>>>>

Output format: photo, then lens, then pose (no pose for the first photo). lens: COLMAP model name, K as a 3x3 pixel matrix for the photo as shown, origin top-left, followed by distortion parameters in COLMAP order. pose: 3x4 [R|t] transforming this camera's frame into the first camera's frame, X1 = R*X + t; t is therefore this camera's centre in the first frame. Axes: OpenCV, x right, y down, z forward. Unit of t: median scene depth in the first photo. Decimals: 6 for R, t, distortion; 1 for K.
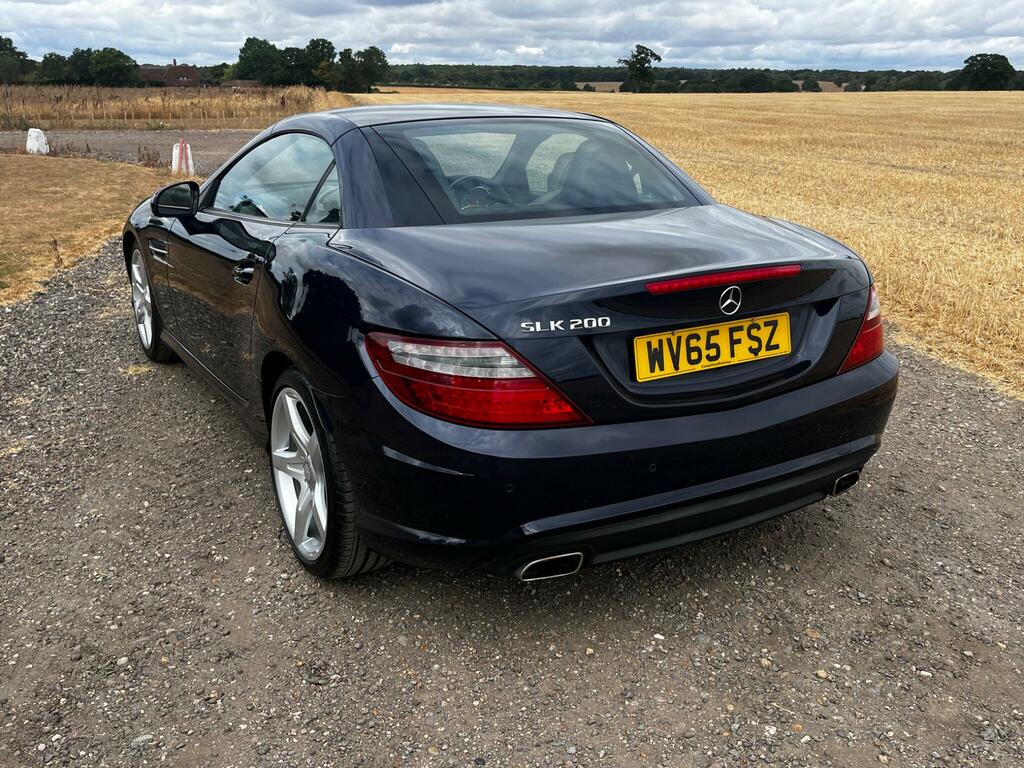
lens RADIAL K [[943.2, 0, 512.0], [0, 943.2, 384.0], [0, 0, 1]] dist [0.034719, -0.011812]
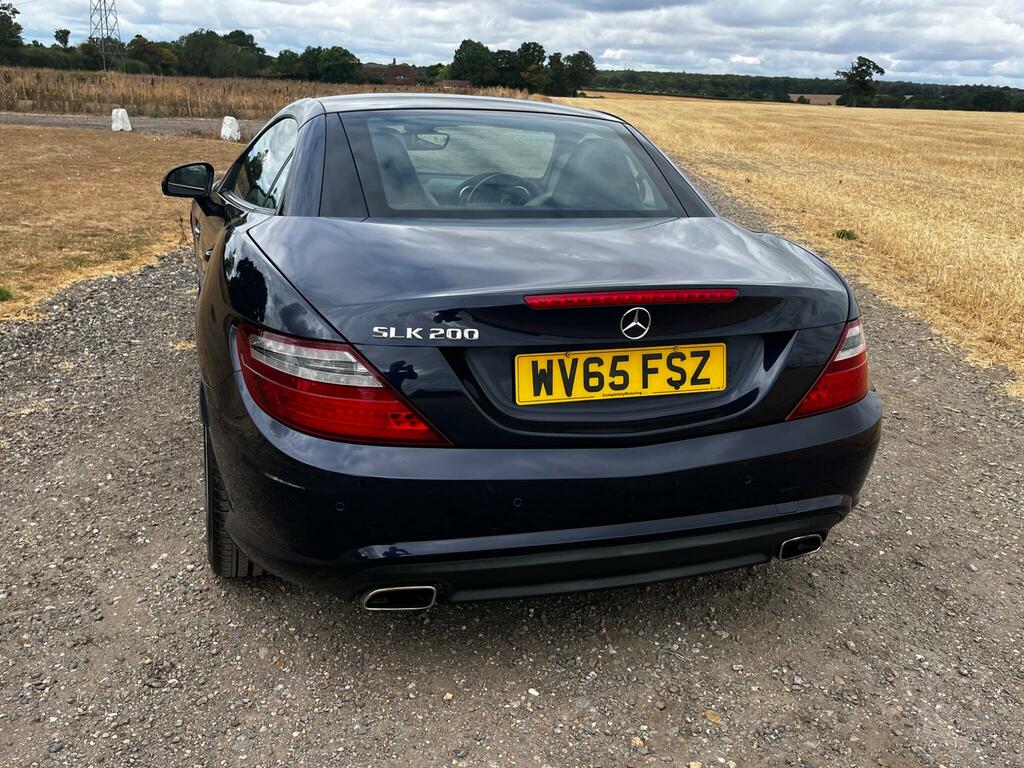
lens RADIAL K [[943.2, 0, 512.0], [0, 943.2, 384.0], [0, 0, 1]] dist [0.034719, -0.011812]
pose [[0.976430, 0.097265, -0.192674, 0.255306], [-0.098382, 0.995142, 0.003787, -0.021131], [0.192106, 0.015258, 0.981256, 0.106802]]
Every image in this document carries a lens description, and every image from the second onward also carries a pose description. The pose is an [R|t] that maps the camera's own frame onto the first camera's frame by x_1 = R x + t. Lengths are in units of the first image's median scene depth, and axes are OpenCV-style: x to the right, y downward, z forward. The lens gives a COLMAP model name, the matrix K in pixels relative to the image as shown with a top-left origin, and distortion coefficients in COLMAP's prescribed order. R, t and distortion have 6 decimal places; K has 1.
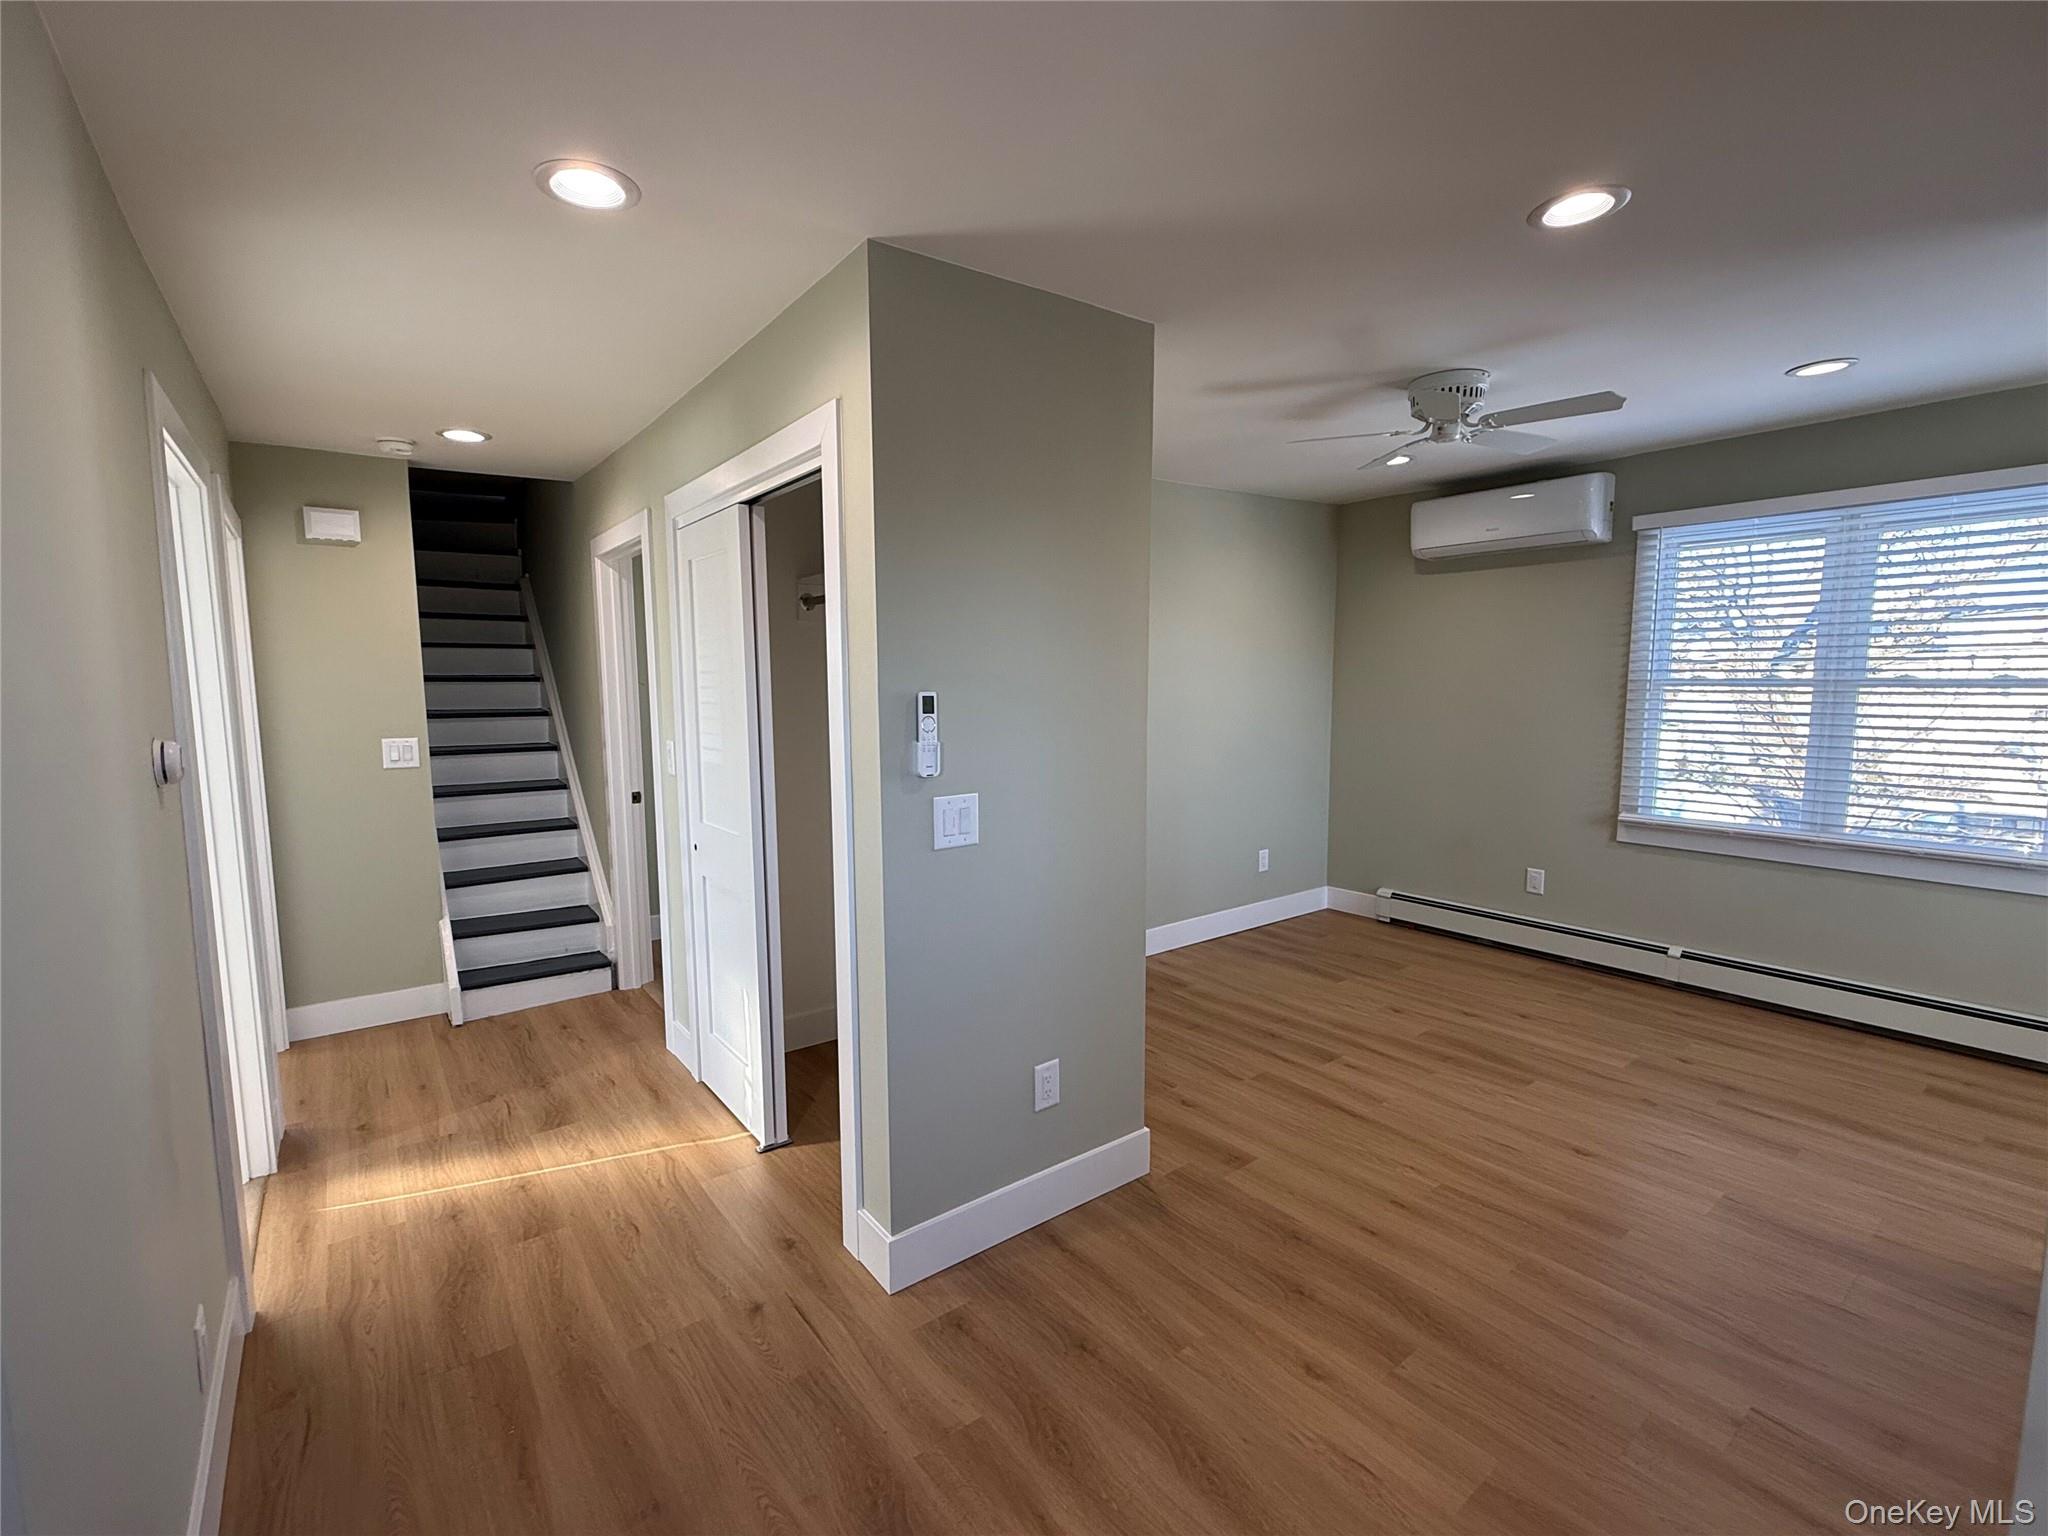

<<<<

Exercise details:
Convert all the records above into a JSON list of strings with one string per line, leaving out blank lines and the pictures.

Answer to this exercise:
[
  "Output format: photo, then lens, then pose (no pose for the first photo). lens: COLMAP model name, K as a 3x3 pixel matrix for the photo as shown, origin top-left, followed by distortion parameters in COLMAP order. pose: 3x4 [R|t] transforming this camera's frame into the first camera's frame, X1 = R*X + t; t is therefore this camera's centre in the first frame. Axes: OpenCV, x right, y down, z forward. Unit of t: median scene depth in the first photo. Decimals: 6 for R, t, distortion; 1 for K.",
  "lens RADIAL K [[943.2, 0, 512.0], [0, 943.2, 384.0], [0, 0, 1]] dist [0.034719, -0.011812]",
  "lens RADIAL K [[943.2, 0, 512.0], [0, 943.2, 384.0], [0, 0, 1]] dist [0.034719, -0.011812]",
  "pose [[0.976430, 0.097265, -0.192674, 0.255306], [-0.098382, 0.995142, 0.003787, -0.021131], [0.192106, 0.015258, 0.981256, 0.106802]]",
  "Every image in this document carries a lens description, and every image from the second onward also carries a pose description. The pose is an [R|t] that maps the camera's own frame onto the first camera's frame by x_1 = R x + t. Lengths are in units of the first image's median scene depth, and axes are OpenCV-style: x to the right, y downward, z forward. The lens gives a COLMAP model name, the matrix K in pixels relative to the image as shown with a top-left origin, and distortion coefficients in COLMAP's prescribed order. R, t and distortion have 6 decimal places; K has 1."
]